What's actually inside an AI agent: a 300~ LoC ReAct loop
I wanted to build my own simplification of an AI Agent — to see past the hype, and to figure out what changes when our applications start running one. I had pieces scattered around but never sat down with them.
First, I sketched it in pseudo-code, read a few of the papers that shaped what's now in production, chatted with mainstream agents to fill the gaps, and ended up with this:

It's simple, and also a bit error-prone because I'm running a small local model instead of a Frontier one. It answers incorrectly sometimes, and a single bad step poisons the whole chain.
The point I really want to land, though, is how Actions can be anything — and how risky that is once you stop treating it as a demo. The production headlines we've all seen are exactly like this: git commits with secrets inside, source.zip files pushed into npm registries, agents fired off into shells they had no business being in.
An Action is any function call you wire up. If you wire up shell.exec, you have wired up rm -rf for the model, allowing it to delete your files at will.
The loop also makes something else obvious: the context window matters, because every step re-sends the entire history. Keep it small or pay for it on every iteration.

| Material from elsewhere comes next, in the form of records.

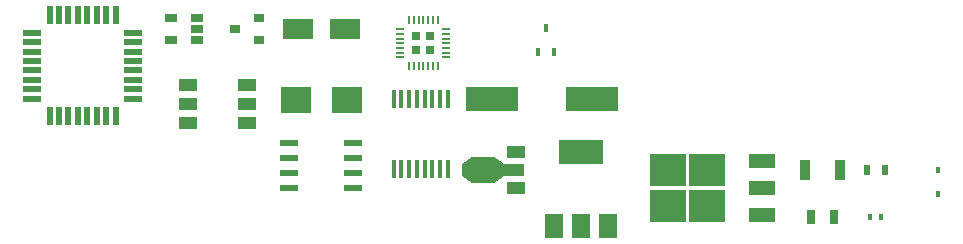
<source format=gtp>
G04 #@! TF.GenerationSoftware,KiCad,Pcbnew,8.0.5*
G04 #@! TF.CreationDate,2024-11-03T10:01:33+01:00*
G04 #@! TF.ProjectId,euro-mate,6575726f-2d6d-4617-9465-2e6b69636164,rev?*
G04 #@! TF.SameCoordinates,Original*
G04 #@! TF.FileFunction,Paste,Top*
G04 #@! TF.FilePolarity,Positive*
%FSLAX46Y46*%
G04 Gerber Fmt 4.6, Leading zero omitted, Abs format (unit mm)*
G04 Created by KiCad (PCBNEW 8.0.5) date 2024-11-03 10:01:33*
%MOMM*%
%LPD*%
G01*
G04 APERTURE LIST*
G04 Aperture macros list*
%AMOutline4P*
0 Free polygon, 4 corners , with rotation*
0 The origin of the aperture is its center*
0 number of corners: always 4*
0 $1 to $8 corner X, Y*
0 $9 Rotation angle, in degrees counterclockwise*
0 create outline with 4 corners*
4,1,4,$1,$2,$3,$4,$5,$6,$7,$8,$1,$2,$9*%
G04 Aperture macros list end*
%ADD10R,0.450000X0.700000*%
%ADD11R,2.500000X2.300000*%
%ADD12R,0.900000X0.800000*%
%ADD13R,0.900000X1.700000*%
%ADD14R,1.500000X2.000000*%
%ADD15R,3.800000X2.000000*%
%ADD16R,0.200000X0.800000*%
%ADD17R,0.800000X0.200000*%
%ADD18R,0.720000X0.720000*%
%ADD19R,1.500000X1.000000*%
%ADD20R,1.800000X1.000000*%
%ADD21Outline4P,-1.100000X-0.500000X1.100000X-0.500000X0.400000X0.500000X-0.400000X0.500000X270.000000*%
%ADD22R,1.840000X2.200000*%
%ADD23Outline4P,-1.100000X-0.425000X1.100000X-0.425000X0.500000X0.425000X-0.500000X0.425000X90.000000*%
%ADD24R,1.060000X0.650000*%
%ADD25R,0.700000X1.300000*%
%ADD26R,1.600000X0.550000*%
%ADD27R,0.550000X1.600000*%
%ADD28R,1.550000X0.600000*%
%ADD29R,0.450000X1.500000*%
%ADD30R,0.450000X0.600000*%
%ADD31R,2.500000X1.800000*%
%ADD32R,2.200000X1.200000*%
%ADD33R,3.050000X2.750000*%
%ADD34R,0.500000X0.900000*%
%ADD35R,0.400000X0.600000*%
%ADD36R,4.500000X2.000000*%
%ADD37R,1.600000X1.000000*%
G04 APERTURE END LIST*
D10*
X116700000Y-55000000D03*
X118000000Y-55000000D03*
X117350000Y-53000000D03*
D11*
X96150000Y-59035000D03*
X100450000Y-59035000D03*
D12*
X93000000Y-54000000D03*
X93000000Y-52100000D03*
X91000000Y-53050000D03*
D13*
X139300000Y-65000000D03*
X142200000Y-65000000D03*
D14*
X118025000Y-69755000D03*
X120325000Y-69755000D03*
X122625000Y-69755000D03*
D15*
X120325000Y-63455000D03*
D16*
X105750000Y-56200000D03*
X106150000Y-56200000D03*
X106550000Y-56200000D03*
X106950000Y-56200000D03*
X107350000Y-56200000D03*
X107750000Y-56200000D03*
X108150000Y-56200000D03*
D17*
X108900000Y-55450000D03*
X108900000Y-55050000D03*
X108900000Y-54650000D03*
X108900000Y-54250000D03*
X108900000Y-53850000D03*
X108900000Y-53450000D03*
X108900000Y-53050000D03*
D16*
X108150000Y-52300000D03*
X107750000Y-52300000D03*
X107350000Y-52300000D03*
X106950000Y-52300000D03*
X106550000Y-52300000D03*
X106150000Y-52300000D03*
X105750000Y-52300000D03*
D17*
X105000000Y-53050000D03*
X105000000Y-53450000D03*
X105000000Y-53850000D03*
X105000000Y-54250000D03*
X105000000Y-54650000D03*
X105000000Y-55050000D03*
X105000000Y-55450000D03*
D18*
X106350000Y-54850000D03*
X107550000Y-54850000D03*
X106350000Y-53650000D03*
X107550000Y-53650000D03*
D19*
X114813500Y-66500000D03*
D20*
X114667000Y-65000000D03*
D21*
X113409700Y-65000000D03*
D22*
X112000000Y-65000000D03*
D23*
X110666500Y-65000000D03*
D19*
X114813500Y-63500000D03*
D24*
X87800000Y-54000000D03*
X87800000Y-53050000D03*
X87800000Y-52100000D03*
X85600000Y-52100000D03*
X85600000Y-54000000D03*
D25*
X139800000Y-69000000D03*
X141700000Y-69000000D03*
D26*
X82350000Y-58950000D03*
X82350000Y-58150000D03*
X82350000Y-57350000D03*
X82350000Y-56550000D03*
X82350000Y-55750000D03*
X82350000Y-54950000D03*
X82350000Y-54150000D03*
X82350000Y-53350000D03*
D27*
X80900000Y-51900000D03*
X80100000Y-51900000D03*
X79300000Y-51900000D03*
X78500000Y-51900000D03*
X77700000Y-51900000D03*
X76900000Y-51900000D03*
X76100000Y-51900000D03*
X75300000Y-51900000D03*
D26*
X73850000Y-53350000D03*
X73850000Y-54150000D03*
X73850000Y-54950000D03*
X73850000Y-55750000D03*
X73850000Y-56550000D03*
X73850000Y-57350000D03*
X73850000Y-58150000D03*
X73850000Y-58950000D03*
D27*
X75300000Y-60400000D03*
X76100000Y-60400000D03*
X76900000Y-60400000D03*
X77700000Y-60400000D03*
X78500000Y-60400000D03*
X79300000Y-60400000D03*
X80100000Y-60400000D03*
X80900000Y-60400000D03*
D28*
X101000000Y-66540000D03*
X101000000Y-65270000D03*
X101000000Y-64000000D03*
X101000000Y-62730000D03*
X95600000Y-62730000D03*
X95600000Y-64000000D03*
X95600000Y-65270000D03*
X95600000Y-66540000D03*
D29*
X104450000Y-64900000D03*
X105100000Y-64900000D03*
X105750000Y-64900000D03*
X106400000Y-64900000D03*
X107050000Y-64900000D03*
X107700000Y-64900000D03*
X108350000Y-64900000D03*
X109000000Y-64900000D03*
X109000000Y-59000000D03*
X108350000Y-59000000D03*
X107700000Y-59000000D03*
X107050000Y-59000000D03*
X106400000Y-59000000D03*
X105750000Y-59000000D03*
X105100000Y-59000000D03*
X104450000Y-59000000D03*
D30*
X150500000Y-67050000D03*
X150500000Y-64950000D03*
D31*
X100300000Y-53035000D03*
X96300000Y-53035000D03*
D32*
X135625000Y-68755000D03*
X135625000Y-66475000D03*
D33*
X131000000Y-68000000D03*
X131000000Y-64950000D03*
X127650000Y-68000000D03*
X127650000Y-64950000D03*
D32*
X135625000Y-64195000D03*
D34*
X146000000Y-65000000D03*
X144500000Y-65000000D03*
D35*
X145700000Y-69000000D03*
X144800000Y-69000000D03*
D36*
X121250000Y-59000000D03*
X112750000Y-59000000D03*
D37*
X92000000Y-61000000D03*
X92000000Y-59400000D03*
X92000000Y-57800000D03*
X87000000Y-57800000D03*
X87000000Y-59400000D03*
X87000000Y-61000000D03*
M02*

</source>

This is how it typically looks in other implementations:
And even with all the workarounds — prompt caching, /compaction, summaries — let's be honest: it isn't in the provider's interest to help you spend fewer tokens. That's how they actually profit from this.
What we as Software Engineers should do is take context management seriously and start building custom agents for our own domains, where Actions can be:
- Internal API calls.
- Alerts generation.
- Database lookups.
- Web search.
- Internal process executions.
The point is that once you've written the loop yourself, every "AI assistant" stops being a black box. You start asking the right questions: what's in my context, what can my tools touch, what happens when the model is wrong, how relevant is the Prompt? (hint: very much).